– Кушайте на здоровьице!
Бабка недоверчиво взяла кулек и стала, перебирая узловатыми пальцами, рассматривать содержимое.
– Так, может, пустите странника переночевать? Чайку попьем…
– Ладно, будь, по-твоему.
Старуха повернулась и пошла в избу, бормоча что-то вроде того, что, мол, мир перевернулся, и теперь разбойники раздают подарки.
Я вытащил и перевернул лодку, взял рюкзак и направился в избу. Бабка сидела на лавке возле двери. «Вот только разбитого корыта не хватает», – мелькнуло у меня в голове.
– Так, где сеновал-то? – спросил я, стараясь быть как можно более непринужденным.
– Да пошто те? Иди в избу, места хватит, на лавке ляжешь. Я вошел в дом, и, поставив рюкзак на земляной пол, стал оглядываться, куда бы получше умоститься на ночь. Между печкой и стеной был довольно длинный, и, видимо, удобный деревянный настил, который, очевидно, и был «лавкой». Во всяком случае, ничего более подходящего для спанья, кроме огромной русской печи, видно не было. Расстелив на лавке спальник и затем, взяв мыло и полотенце, я отправился на берег. Вернувшись, я застал как раз тот особый момент сумерек, когда вот сейчас уже газету не прочтешь, а пять минут назад это было еще возможно.
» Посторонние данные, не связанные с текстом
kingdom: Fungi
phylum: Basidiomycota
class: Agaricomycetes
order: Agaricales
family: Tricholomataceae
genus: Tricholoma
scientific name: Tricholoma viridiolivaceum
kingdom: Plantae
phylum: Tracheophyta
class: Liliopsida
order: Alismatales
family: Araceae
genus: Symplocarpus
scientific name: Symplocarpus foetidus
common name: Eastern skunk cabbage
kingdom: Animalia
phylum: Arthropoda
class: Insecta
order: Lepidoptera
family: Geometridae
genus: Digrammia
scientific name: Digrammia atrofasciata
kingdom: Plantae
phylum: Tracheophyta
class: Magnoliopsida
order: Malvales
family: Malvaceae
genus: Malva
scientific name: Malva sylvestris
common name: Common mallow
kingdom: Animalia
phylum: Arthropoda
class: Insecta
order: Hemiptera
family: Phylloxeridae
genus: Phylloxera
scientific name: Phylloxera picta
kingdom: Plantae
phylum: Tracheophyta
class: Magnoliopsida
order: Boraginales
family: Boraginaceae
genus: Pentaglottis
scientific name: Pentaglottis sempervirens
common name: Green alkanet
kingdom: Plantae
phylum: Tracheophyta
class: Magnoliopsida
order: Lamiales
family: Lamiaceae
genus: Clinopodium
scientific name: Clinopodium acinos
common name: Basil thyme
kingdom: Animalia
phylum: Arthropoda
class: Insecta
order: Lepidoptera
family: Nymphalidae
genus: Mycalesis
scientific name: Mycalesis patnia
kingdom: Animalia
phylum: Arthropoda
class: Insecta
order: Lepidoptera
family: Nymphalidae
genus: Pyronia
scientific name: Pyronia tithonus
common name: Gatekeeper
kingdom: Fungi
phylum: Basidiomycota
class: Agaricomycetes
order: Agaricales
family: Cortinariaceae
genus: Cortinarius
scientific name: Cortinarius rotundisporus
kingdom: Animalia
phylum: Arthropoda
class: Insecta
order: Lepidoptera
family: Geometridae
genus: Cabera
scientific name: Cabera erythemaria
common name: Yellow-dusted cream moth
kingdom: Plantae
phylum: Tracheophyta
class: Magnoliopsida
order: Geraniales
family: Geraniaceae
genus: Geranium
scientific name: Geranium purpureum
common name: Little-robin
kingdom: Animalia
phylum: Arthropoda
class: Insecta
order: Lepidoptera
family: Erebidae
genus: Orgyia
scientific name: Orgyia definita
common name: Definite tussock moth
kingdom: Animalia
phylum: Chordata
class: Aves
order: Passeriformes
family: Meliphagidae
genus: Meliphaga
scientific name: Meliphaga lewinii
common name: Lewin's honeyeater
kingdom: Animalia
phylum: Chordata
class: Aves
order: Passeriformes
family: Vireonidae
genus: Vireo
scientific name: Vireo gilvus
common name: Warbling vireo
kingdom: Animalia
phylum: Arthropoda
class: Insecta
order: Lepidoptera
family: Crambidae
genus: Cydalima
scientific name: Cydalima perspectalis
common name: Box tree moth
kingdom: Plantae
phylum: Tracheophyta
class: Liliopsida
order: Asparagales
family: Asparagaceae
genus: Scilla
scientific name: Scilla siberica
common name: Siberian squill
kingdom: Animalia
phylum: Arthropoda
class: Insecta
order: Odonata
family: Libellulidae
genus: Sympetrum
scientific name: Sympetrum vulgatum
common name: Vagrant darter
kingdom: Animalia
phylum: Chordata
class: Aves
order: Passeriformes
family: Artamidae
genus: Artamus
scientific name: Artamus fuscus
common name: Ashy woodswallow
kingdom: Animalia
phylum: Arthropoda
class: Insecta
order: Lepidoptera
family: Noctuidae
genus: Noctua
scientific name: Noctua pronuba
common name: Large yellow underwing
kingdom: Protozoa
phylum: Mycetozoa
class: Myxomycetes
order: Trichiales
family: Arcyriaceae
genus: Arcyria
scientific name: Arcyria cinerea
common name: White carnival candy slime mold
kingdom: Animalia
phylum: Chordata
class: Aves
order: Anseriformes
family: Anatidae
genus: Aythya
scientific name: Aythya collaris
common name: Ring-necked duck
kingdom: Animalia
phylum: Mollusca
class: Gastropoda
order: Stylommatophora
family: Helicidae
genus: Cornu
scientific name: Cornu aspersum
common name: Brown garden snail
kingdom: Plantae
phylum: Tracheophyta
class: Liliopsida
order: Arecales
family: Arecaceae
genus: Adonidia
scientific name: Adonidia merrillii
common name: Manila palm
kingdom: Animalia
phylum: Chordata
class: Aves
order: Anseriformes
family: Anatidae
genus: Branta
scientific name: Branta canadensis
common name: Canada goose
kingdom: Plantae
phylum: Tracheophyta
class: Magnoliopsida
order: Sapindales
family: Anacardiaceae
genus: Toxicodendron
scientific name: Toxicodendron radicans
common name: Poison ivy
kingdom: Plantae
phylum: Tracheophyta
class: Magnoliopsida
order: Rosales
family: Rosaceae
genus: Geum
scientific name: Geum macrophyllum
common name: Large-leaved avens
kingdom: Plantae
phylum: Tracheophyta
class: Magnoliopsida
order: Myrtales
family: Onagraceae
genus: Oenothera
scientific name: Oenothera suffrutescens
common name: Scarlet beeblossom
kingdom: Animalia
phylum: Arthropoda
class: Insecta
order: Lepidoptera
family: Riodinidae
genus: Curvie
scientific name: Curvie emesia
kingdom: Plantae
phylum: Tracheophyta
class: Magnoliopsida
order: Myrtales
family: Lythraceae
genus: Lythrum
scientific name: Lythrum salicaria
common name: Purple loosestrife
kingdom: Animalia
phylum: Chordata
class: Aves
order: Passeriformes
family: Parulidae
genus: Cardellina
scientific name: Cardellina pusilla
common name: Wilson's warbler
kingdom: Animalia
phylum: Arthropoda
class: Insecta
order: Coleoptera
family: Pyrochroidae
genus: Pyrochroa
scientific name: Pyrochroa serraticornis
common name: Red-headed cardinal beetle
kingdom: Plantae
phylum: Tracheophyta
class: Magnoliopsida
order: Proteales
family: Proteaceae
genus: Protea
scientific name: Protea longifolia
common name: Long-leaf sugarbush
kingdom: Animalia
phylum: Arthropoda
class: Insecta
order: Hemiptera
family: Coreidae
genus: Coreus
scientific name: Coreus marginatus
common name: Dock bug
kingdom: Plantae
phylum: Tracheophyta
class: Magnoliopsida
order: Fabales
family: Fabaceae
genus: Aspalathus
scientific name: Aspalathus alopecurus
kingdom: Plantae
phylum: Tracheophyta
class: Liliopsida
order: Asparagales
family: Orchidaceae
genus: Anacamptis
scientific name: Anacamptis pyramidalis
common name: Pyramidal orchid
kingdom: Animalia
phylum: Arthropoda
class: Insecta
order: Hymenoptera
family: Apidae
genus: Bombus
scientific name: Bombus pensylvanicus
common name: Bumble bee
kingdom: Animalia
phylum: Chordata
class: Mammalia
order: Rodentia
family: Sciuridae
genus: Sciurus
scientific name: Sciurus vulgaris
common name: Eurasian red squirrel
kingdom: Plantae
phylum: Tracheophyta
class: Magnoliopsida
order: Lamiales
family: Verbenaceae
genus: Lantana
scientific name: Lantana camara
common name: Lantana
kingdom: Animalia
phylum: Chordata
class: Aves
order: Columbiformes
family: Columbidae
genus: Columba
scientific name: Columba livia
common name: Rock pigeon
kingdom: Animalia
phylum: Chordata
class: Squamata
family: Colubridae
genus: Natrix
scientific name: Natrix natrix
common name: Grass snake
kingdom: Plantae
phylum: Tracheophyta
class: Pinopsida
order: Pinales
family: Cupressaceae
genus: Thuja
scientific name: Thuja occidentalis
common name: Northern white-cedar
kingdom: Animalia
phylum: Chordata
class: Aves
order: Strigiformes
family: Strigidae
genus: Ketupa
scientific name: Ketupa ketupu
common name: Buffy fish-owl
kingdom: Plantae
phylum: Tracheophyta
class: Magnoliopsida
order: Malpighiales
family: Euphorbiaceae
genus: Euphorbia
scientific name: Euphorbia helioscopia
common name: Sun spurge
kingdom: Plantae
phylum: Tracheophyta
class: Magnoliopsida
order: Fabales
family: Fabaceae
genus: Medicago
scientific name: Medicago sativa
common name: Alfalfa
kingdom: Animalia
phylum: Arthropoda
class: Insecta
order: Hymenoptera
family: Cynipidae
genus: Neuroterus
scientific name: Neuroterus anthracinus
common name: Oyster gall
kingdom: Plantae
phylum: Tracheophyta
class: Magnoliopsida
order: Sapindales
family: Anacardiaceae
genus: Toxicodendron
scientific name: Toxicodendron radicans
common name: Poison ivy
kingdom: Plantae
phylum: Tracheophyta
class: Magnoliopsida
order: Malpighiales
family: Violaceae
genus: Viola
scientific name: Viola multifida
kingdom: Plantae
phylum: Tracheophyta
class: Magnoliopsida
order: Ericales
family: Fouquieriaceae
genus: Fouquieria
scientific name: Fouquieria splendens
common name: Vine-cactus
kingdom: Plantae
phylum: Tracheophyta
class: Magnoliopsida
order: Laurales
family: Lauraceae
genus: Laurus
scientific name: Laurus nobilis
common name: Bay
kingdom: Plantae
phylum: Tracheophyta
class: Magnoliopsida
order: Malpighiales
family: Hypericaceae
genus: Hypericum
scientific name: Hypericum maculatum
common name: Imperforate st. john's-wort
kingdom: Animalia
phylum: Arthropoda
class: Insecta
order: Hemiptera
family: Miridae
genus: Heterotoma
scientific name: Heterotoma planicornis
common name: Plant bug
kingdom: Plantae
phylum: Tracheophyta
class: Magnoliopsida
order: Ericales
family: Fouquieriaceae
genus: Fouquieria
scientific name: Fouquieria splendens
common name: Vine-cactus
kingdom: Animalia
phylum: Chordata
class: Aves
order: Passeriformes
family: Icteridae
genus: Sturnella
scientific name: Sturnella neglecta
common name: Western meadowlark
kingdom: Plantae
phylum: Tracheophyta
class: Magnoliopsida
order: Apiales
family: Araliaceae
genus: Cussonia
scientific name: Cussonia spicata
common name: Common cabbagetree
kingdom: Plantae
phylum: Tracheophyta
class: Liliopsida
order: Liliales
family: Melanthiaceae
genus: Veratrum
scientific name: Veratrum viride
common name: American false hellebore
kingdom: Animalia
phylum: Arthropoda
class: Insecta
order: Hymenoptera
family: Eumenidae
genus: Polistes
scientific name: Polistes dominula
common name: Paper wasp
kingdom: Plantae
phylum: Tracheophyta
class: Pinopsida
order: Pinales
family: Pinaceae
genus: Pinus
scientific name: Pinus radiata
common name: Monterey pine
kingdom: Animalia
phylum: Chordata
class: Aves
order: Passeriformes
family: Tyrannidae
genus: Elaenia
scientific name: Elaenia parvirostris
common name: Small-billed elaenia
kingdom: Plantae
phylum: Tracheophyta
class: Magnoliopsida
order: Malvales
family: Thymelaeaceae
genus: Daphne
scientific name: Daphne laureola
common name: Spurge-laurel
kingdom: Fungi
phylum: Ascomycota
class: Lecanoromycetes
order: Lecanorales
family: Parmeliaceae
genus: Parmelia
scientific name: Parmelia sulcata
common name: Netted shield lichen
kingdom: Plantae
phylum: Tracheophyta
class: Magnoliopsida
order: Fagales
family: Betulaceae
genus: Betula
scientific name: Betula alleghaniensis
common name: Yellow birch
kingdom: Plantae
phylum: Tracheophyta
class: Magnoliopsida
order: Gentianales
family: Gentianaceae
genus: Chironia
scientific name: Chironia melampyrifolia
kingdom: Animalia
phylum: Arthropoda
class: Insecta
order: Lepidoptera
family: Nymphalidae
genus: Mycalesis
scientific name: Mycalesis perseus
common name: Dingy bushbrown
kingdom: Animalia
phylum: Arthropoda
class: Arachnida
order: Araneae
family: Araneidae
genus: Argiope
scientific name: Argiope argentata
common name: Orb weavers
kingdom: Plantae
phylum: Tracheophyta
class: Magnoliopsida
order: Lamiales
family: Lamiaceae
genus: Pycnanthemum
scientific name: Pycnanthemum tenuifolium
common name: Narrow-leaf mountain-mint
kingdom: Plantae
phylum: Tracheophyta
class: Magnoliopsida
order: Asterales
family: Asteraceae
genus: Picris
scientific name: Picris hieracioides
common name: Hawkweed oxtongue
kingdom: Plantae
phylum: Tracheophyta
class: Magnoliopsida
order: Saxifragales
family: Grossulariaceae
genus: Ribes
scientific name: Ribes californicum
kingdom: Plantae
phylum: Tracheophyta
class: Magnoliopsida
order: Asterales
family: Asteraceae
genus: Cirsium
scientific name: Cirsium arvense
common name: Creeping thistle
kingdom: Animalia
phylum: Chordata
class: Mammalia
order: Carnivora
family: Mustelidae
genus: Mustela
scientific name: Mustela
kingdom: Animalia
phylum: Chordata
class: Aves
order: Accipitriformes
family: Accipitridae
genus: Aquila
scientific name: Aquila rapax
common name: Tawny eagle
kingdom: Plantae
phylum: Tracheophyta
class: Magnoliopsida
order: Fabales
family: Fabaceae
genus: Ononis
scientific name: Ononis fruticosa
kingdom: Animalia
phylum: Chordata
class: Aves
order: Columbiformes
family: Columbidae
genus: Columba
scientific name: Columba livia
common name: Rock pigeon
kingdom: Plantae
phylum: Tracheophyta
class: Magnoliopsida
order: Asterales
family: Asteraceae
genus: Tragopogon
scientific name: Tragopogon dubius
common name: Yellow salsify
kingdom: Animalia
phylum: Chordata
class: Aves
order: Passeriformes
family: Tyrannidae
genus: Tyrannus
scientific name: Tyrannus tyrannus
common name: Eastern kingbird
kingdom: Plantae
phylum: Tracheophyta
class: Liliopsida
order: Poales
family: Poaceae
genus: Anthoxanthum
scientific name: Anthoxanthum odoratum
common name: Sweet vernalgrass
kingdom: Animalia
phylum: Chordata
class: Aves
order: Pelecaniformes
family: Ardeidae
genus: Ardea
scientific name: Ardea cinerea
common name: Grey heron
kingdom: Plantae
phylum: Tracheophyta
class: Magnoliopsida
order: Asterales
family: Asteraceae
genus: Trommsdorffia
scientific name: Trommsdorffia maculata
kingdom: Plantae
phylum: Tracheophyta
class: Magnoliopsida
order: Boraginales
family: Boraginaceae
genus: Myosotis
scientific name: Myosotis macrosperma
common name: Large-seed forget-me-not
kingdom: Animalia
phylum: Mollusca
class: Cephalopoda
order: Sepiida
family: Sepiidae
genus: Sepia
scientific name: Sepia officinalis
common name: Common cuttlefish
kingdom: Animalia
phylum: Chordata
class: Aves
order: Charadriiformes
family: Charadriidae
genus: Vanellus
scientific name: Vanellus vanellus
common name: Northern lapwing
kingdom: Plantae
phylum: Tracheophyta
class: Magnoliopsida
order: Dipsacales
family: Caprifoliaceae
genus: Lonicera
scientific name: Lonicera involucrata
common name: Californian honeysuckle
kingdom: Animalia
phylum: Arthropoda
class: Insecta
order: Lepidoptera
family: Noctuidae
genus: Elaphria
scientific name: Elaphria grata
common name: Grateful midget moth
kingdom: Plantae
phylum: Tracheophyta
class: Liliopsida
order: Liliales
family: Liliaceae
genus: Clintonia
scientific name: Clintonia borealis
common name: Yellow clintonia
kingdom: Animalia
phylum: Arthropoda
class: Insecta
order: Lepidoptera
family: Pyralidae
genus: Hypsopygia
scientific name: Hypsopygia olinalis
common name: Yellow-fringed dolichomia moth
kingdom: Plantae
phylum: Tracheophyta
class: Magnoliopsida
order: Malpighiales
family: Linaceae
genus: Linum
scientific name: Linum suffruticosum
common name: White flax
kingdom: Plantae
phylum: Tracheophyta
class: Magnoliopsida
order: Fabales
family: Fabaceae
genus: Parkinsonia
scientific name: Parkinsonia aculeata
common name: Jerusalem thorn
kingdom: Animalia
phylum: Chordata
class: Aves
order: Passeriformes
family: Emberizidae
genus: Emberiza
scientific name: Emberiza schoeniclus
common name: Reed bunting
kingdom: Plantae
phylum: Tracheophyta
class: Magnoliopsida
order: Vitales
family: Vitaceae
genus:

Наступило привычное дремотное настроение, когда ни идти, ни плыть уже никуда не хочется, а самое милое сердцу что есть на земле – это свет и тепло костра.
Я открыл – было – рот, чтобы предложить бабке выпить чаю, но тут внезапно небо вспыхнуло кроваво-красным заревом и стало как-то светлее, но мир сделался странным и чужим, в нем не было теней и все стало статичным и неподвижным. Даже кроны деревьев походили на гигантскую фотографию, запечатлевшую последний вздох ветра. Старуха молчала и, жуя губами, глядела куда-то в землю.
– Горит, никак, что-то?– Спросил я.
– Та нет, здесь всегда так, ужо, почитай, восьмой десяток, я ышо девкой малой была.
– А что, случилось тогда что-то?
– Ага, был тут один мужик. Как звали его, ужо и не припомню. Дак вот, не поделили оне с сынком его чего-то, то ли оне остров распахать хотели, то ли чего еще, ужо никто не скажет, однако в запале убил он сына, лишил жизни кровинушку родную: топором зарубил. С тех пор и закаты здесь кровавые.
– Чего, весь год что ли?
– Та нет, он его среди лета погубил, вот где-то с месяц и полыхает.
– А что с мужиком тем стало?– спросил я, чувствуя, что попал в самую «десятку».